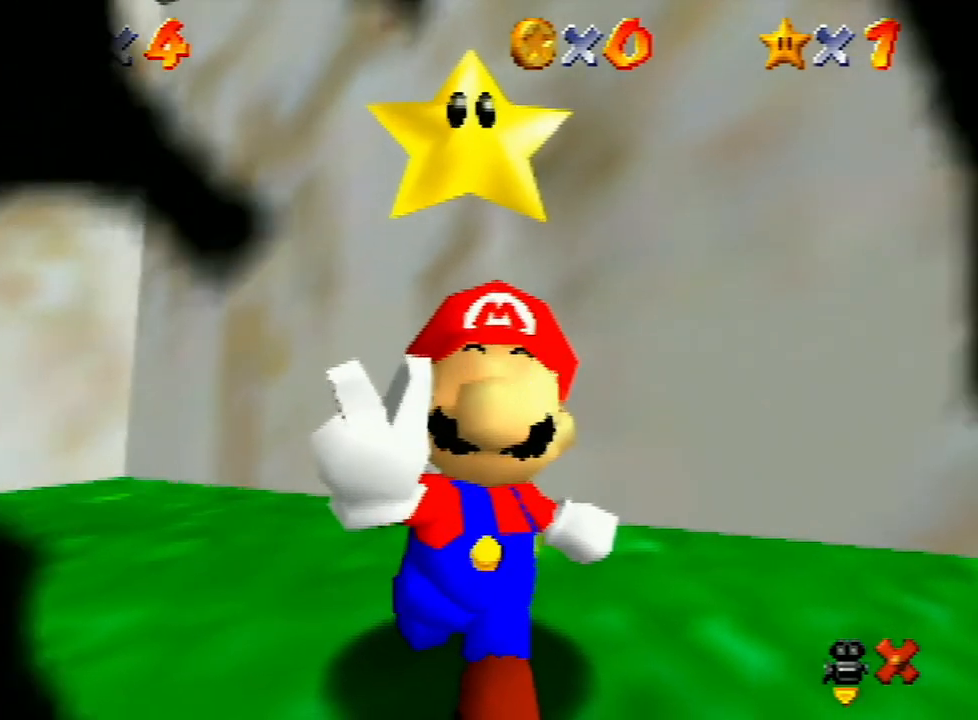
{"buttons": [], "left_stick": "center", "events": [[100, "A", "up"], [200, "A", "down"], [367, "A", "up"], [400, "A", "down"], [500, "A", "up"]]}
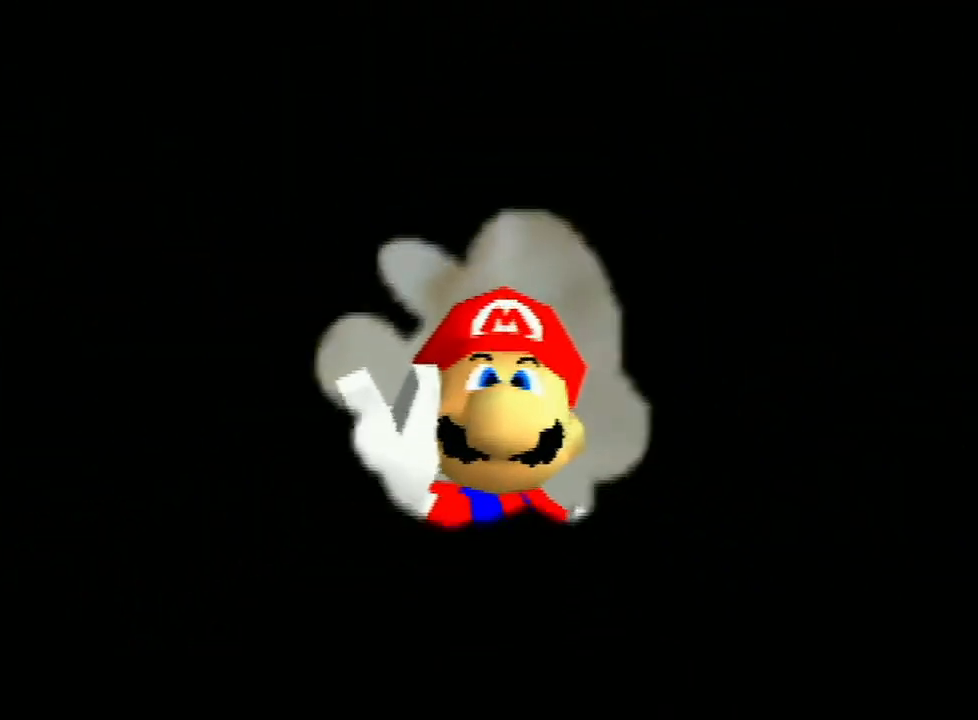
{"buttons": ["A"], "left_stick": "center", "events": [[100, "A", "down"]]}
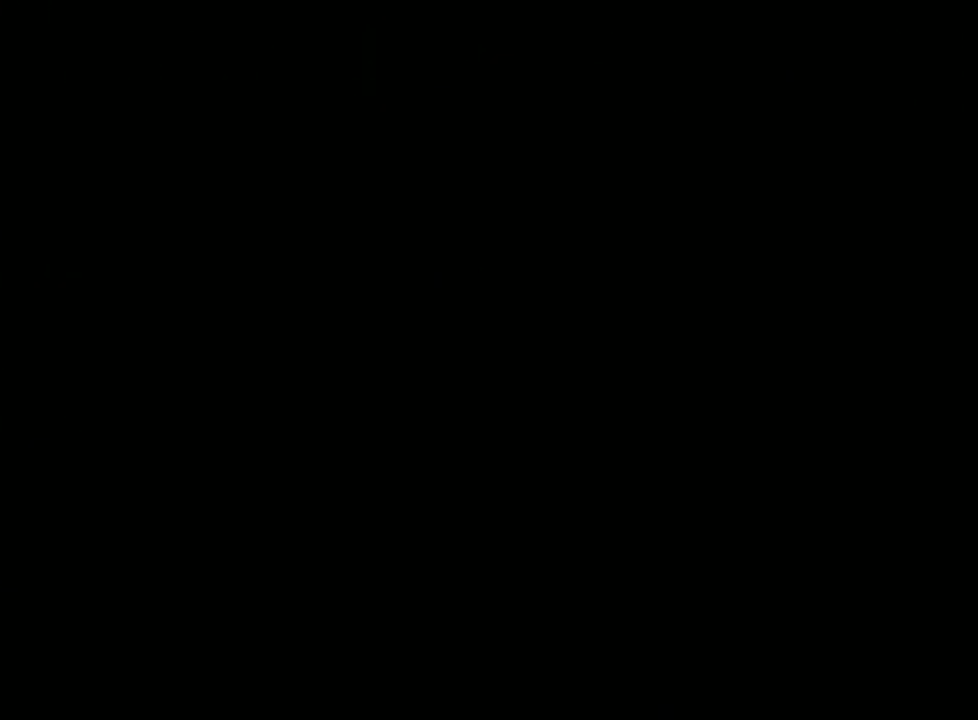
{"buttons": ["A"], "left_stick": "center", "events": [[167, "A", "up"], [200, "A", "down"], [300, "A", "up"], [400, "A", "down"]]}
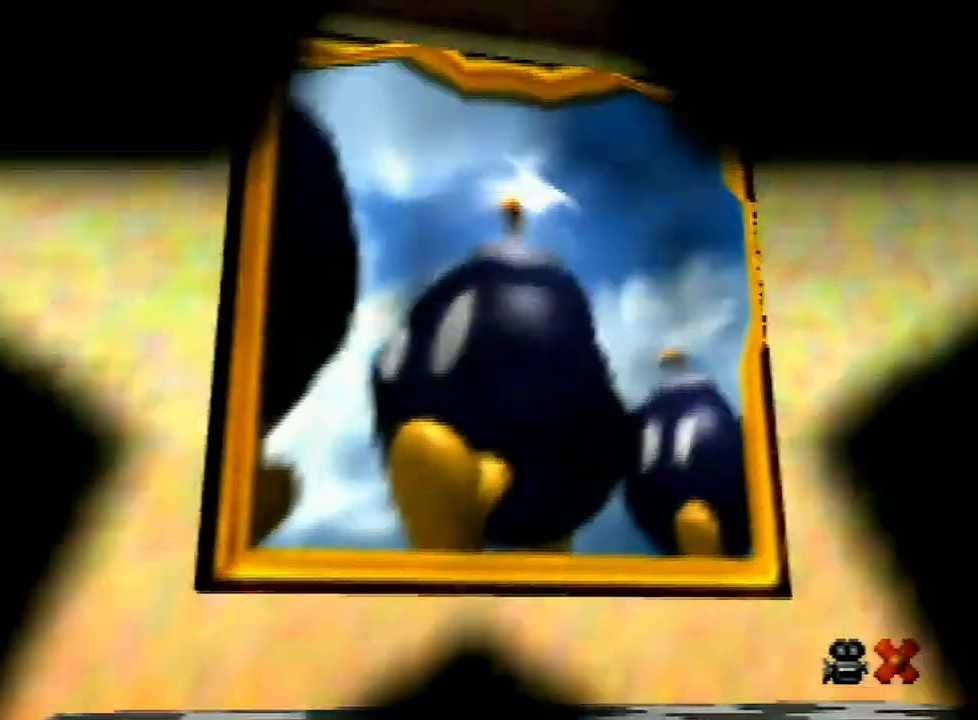
{"buttons": ["A"], "left_stick": "center", "events": [[33, "A", "up"], [67, "A", "down"], [167, "A", "up"], [267, "A", "down"], [400, "A", "up"], [500, "A", "down"]]}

▸ **TRY IT**
Copy the listing exactly. No images belong in the copy.

▸ **FINISHED TASK**
{"buttons": [], "left_stick": "center", "events": [[100, "A", "up"], [200, "A", "down"], [367, "A", "up"], [400, "A", "down"], [500, "A", "up"]]}
{"buttons": ["A"], "left_stick": "center", "events": [[100, "A", "down"]]}
{"buttons": ["A"], "left_stick": "center", "events": [[167, "A", "up"], [200, "A", "down"], [300, "A", "up"], [400, "A", "down"]]}
{"buttons": ["A"], "left_stick": "center", "events": [[33, "A", "up"], [67, "A", "down"], [167, "A", "up"], [267, "A", "down"], [400, "A", "up"], [500, "A", "down"]]}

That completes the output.